The world has gone wrong.
I know this because I've spent more than a year reporting on it and writing books about how it has happened. A convoluted mess of greed, faulty politics, data harvesting, hacking, and espionage has combined with the weight of rising populism to create circumstances which are not only bewildering but often terrifying. And there is no simple cure, except in finding peace and community. In seeking nature, and the woods, and in leaving technology behind for a while.
In doing so, we can put more back into the world than many of us know.
I could have opened this with so many puns on current news and events, but I'm not branching out into comedy. Instead, I'm going out on a limb to suggest that we can collectively make like a tree and leaf it all behind.
Joking aside, this project is called The Hedge Fund because it is the antithesis of the type of investment which has ravaged us recently, vote by vote. And the idea is a simple one at heart: to invest a little in creating something with the potential to be a rather lovely antidote to what's happening around us.
The concept of the fund is to acquire, initially, one woodland to be managed traditionally. A place which will become home to a sustainable forestry environment, producing its own tools, timber, and the charcoal to fire a woodland forge. To provide quiet surroundings which can be visited and enjoyed, which can provide sanctuary and retreats. A place which may one day be home to a forest school and which will always provide bushcraft facilities.
Above all else, once a year, the aim will be to put on a show. A Midsummer Night's Dream in the woods. Because the world is the most under-used stage I know.
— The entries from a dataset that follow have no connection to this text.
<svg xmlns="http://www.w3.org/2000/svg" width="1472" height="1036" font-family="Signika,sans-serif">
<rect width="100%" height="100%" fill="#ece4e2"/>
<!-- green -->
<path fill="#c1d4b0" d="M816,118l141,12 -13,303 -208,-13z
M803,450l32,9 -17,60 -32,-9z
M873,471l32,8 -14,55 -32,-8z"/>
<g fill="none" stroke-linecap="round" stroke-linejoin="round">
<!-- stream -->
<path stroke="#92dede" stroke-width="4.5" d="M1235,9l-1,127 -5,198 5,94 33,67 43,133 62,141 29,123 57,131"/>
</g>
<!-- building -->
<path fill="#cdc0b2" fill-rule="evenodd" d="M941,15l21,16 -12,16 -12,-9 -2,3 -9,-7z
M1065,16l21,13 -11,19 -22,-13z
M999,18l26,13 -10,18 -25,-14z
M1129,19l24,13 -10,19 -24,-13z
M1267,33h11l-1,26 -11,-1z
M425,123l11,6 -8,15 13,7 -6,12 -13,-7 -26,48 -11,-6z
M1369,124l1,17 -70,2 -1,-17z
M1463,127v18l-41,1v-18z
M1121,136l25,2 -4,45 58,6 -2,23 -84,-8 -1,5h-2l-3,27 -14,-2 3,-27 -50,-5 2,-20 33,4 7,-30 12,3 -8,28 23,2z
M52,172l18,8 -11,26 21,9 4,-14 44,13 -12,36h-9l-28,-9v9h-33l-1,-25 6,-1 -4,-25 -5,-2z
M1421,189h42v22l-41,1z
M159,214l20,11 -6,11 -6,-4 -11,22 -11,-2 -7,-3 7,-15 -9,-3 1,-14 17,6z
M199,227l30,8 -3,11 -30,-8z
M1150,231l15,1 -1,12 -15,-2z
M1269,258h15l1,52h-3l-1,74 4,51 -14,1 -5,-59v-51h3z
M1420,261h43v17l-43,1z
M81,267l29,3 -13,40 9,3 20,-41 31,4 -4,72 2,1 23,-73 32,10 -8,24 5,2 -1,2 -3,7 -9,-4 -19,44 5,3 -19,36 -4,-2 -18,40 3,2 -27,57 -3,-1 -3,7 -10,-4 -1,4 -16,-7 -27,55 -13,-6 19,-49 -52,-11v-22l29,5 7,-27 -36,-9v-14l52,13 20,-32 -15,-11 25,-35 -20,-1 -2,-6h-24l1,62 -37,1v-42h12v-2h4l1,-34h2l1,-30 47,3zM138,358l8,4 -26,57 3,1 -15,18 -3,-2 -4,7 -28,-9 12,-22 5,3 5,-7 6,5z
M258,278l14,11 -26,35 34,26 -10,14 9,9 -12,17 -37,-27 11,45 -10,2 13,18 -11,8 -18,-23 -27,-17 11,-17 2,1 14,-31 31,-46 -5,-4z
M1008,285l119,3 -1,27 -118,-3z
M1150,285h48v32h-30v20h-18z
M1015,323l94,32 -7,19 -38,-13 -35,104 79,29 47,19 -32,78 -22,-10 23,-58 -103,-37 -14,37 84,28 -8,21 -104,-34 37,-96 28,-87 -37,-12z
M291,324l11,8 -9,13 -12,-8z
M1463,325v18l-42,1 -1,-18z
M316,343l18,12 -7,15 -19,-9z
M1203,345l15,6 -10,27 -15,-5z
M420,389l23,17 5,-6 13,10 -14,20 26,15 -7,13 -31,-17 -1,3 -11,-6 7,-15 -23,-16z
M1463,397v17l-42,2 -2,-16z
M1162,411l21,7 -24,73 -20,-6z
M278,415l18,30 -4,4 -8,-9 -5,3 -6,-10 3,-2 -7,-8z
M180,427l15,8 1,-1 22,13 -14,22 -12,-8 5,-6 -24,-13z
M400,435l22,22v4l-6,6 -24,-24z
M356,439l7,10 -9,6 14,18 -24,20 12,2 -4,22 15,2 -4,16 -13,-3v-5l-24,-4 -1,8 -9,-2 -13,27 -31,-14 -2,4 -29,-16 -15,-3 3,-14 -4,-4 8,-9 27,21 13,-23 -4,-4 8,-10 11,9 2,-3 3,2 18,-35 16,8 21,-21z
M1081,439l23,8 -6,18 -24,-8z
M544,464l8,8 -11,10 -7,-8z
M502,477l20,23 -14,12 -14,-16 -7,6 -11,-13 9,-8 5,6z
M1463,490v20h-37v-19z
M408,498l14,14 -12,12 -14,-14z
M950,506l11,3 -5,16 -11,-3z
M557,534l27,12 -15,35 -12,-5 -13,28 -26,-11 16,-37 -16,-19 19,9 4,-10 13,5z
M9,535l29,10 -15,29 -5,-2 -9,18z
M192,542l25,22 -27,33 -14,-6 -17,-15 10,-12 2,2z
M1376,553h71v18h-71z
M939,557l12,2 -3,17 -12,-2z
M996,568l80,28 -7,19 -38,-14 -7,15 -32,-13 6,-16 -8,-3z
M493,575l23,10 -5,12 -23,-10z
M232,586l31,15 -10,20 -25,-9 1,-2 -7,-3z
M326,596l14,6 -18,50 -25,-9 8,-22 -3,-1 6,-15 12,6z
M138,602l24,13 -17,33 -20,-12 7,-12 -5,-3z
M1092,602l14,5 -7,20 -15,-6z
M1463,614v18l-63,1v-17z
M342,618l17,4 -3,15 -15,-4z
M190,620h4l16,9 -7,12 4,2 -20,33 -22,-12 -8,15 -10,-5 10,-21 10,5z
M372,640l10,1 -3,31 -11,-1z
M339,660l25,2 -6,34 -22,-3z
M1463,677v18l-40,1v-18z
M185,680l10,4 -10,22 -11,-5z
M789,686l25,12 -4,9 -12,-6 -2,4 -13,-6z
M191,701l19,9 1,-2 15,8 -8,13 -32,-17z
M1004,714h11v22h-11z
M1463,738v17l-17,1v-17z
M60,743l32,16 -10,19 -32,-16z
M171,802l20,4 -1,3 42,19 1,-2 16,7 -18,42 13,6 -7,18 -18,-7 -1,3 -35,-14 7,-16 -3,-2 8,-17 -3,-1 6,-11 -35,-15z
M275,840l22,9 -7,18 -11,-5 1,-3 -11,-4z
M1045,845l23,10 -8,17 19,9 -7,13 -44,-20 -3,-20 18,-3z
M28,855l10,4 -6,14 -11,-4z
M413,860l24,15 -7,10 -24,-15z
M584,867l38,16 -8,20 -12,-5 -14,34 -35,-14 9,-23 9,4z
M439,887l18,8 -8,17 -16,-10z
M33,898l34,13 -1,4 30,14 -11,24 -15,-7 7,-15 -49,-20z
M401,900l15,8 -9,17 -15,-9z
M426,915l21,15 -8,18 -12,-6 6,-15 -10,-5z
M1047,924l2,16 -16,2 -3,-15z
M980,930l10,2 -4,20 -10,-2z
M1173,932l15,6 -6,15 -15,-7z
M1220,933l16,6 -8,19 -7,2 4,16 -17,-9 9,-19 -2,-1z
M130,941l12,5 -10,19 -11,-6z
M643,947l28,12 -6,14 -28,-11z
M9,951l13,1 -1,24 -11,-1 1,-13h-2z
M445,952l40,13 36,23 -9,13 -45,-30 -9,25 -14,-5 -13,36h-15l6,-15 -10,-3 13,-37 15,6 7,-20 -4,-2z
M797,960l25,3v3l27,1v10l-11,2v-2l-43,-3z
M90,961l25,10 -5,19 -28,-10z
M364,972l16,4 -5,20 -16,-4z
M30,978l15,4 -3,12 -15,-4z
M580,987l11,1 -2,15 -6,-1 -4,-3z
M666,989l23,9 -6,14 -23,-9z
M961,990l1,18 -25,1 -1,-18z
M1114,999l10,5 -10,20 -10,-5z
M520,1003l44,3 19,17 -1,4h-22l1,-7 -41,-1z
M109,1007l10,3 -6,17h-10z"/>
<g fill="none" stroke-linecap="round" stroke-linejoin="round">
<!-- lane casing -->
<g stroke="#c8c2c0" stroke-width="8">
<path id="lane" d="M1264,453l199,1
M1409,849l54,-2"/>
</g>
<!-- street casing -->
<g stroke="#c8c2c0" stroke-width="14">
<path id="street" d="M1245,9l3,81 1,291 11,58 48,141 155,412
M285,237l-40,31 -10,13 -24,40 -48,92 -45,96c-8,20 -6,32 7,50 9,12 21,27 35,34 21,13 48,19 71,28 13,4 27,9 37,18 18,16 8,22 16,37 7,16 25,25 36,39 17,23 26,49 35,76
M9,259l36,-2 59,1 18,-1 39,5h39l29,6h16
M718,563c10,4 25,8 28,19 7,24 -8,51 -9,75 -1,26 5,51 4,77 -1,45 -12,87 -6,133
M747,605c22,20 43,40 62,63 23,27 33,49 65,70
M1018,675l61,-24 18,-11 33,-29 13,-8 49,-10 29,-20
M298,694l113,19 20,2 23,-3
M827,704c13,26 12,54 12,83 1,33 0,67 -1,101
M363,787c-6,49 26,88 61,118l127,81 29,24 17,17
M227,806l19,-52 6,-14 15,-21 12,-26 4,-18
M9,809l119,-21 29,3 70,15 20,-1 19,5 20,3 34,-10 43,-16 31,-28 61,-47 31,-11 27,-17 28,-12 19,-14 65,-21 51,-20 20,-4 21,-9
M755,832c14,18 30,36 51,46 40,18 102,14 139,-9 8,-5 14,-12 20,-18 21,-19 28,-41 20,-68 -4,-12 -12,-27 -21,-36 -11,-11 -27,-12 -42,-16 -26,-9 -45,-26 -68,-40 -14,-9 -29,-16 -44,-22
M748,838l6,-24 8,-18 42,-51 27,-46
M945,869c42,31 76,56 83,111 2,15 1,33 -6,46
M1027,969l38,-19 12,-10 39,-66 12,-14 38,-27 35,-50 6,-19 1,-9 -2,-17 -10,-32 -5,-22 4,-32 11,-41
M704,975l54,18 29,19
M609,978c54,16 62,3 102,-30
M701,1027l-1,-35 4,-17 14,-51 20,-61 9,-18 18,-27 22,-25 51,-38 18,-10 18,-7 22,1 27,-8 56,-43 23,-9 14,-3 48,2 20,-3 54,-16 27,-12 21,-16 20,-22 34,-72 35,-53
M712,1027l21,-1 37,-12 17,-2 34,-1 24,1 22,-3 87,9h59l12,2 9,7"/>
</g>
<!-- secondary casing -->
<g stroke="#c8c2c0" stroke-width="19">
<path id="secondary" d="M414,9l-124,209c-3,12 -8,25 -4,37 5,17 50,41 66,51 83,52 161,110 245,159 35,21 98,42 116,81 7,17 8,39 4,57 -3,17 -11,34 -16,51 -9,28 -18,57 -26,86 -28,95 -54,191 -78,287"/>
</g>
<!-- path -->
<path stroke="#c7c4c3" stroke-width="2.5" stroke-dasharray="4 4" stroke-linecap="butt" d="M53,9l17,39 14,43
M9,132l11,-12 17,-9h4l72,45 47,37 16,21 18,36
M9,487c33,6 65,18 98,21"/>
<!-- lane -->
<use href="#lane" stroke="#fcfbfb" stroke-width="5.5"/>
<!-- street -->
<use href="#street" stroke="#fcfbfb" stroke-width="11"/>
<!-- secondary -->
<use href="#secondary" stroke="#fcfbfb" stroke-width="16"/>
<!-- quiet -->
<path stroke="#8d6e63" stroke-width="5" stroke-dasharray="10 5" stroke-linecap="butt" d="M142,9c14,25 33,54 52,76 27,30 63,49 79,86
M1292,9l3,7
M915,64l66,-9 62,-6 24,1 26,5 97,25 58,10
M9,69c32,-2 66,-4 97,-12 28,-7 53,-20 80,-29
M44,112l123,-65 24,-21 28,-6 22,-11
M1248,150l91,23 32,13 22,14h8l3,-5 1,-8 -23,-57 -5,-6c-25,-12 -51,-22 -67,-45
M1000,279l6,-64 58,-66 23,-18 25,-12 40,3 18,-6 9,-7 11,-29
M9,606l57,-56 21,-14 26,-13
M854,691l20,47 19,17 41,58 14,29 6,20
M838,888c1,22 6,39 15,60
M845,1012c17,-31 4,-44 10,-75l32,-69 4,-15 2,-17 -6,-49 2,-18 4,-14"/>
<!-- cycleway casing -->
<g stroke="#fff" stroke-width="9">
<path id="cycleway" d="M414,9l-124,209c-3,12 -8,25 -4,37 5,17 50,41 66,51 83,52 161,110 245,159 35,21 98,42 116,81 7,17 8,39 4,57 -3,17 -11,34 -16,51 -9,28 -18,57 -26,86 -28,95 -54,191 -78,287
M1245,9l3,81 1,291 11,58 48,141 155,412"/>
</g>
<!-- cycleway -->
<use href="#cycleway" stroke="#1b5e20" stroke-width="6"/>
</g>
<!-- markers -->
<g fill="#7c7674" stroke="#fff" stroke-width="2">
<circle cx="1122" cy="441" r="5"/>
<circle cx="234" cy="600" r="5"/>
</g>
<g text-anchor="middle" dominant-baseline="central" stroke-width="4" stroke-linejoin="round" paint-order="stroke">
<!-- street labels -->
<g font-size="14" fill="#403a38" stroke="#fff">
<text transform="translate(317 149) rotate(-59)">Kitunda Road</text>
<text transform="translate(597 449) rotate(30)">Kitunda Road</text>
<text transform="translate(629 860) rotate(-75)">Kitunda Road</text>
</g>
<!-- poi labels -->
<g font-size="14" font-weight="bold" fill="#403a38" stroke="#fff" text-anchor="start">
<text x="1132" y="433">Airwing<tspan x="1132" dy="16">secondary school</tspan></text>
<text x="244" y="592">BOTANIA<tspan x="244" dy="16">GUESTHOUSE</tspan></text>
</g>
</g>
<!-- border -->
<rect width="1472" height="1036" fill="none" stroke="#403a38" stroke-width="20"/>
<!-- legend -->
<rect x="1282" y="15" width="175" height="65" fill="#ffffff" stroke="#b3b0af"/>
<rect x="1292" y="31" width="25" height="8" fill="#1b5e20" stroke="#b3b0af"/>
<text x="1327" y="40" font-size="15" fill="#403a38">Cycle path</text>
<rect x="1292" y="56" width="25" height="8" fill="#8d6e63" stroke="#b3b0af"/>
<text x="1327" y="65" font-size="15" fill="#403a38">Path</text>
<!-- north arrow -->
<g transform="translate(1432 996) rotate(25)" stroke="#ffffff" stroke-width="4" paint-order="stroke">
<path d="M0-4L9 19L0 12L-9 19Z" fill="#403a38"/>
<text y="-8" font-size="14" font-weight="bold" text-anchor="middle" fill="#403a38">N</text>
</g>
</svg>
This is, in short, definitely not a for-profit project.
But the Hedge Fund is more still. An adventure everyone can be part of through beautiful online content – from blogs, to photographs, to mini-documentaries – about life in the woods, the natural home it provides, and the crafts and skills needed to keep it flourishing. It will provide a constant source of articles on sustainable activities, heritage projects, and I will be seeking out others across the country to help raise the profile of the good things we can achieve together.
Our environment is our most precious asset, and yet our most overlooked. But it's only by harnessing this that we can, perhaps, start to put some good back into the world. By taking care of it and, in turn, taking better care of one another again.
I'm not sure it stands a chance as a project but, in spite of the world around us, I think there is room for The Hedge Fund and I hope you will agree.
Several years ago, the Forestry Commission sold large tranches of forest and many of these were bought in large lots. Over the following years these were often sold on as smaller parcels for profit. As a result, the price of remaining woodland is now much higher than ever before.
For the first site we are realistically going to be looking for a parcel of between 3 and 6 acres of woodland within easy reach of a central location, Northampton – which provides good access to a broad range of available spaces. If we can find two parcels of land, we will leap at the chance.
The funding budget will be used to cover the purchase of the woodland and the relevant fees, along with essential outlay on tools and equipment, including the workshop structures, and the administration of your membership and web sites and content. After the first year, this will be self-funded through the sale of woodland craft products.
We hope to be able to register as a CIO with the Charity Commission, but at the beginning this will be very much a social enterprise of people coming together to financially support the acquisition and management of a woodland, effectively subscribing to the content the project will generate and having access to retreats and events as members.
As with all woodlands, there are specific rules around camping, and many have restrictive covenants which must be taken into account in planning our annual schedules.
You can find out a little more about my background before writing, when I was a police officer at Scotland Yard, in this Parliamentary report. I have since worked with international authorities and NGOs on fixing their crime statistics for the greater good.
After leaving the police I opened a pub but, because life has a funny way sometimes, it was put out of business by a lengthy road closure, leaving me bankrupt and destitute in early 2016. It was during that period, before I was discharged in March 2017, that I learned how kind people can be when you are literally starving, and I have a lot to be grateful for and much to pay forwards.
During those dark days, when I was living on rations of Gingernuts, I also wrote my first fiction novel, which brought me to my soulmate and, latterly, our amazing twin daughters. Which takes us to grand old total of five beautiful children!
As a journalist, I am a fully paid up member of the NUJ and write mostly for Byline, a crowdfunded, independent journalism site where I am not bound by editorial views or advertising revenues. I have been focused for the last year on how technology has been used to reshape and manipulate electorates, and how hostile foreign states have used hybrid warfare to destabilise established Western democracies.
In short, I've seen the very worst humans have to offer, yet I've seen enough good in people to see real hope for the future, if we work together on projects like the Hedge Fund.
I hope you can support this project but, whether it meets the target or not, I also hope you can take away a small amount of inspiration from reading about The Hedge Fund.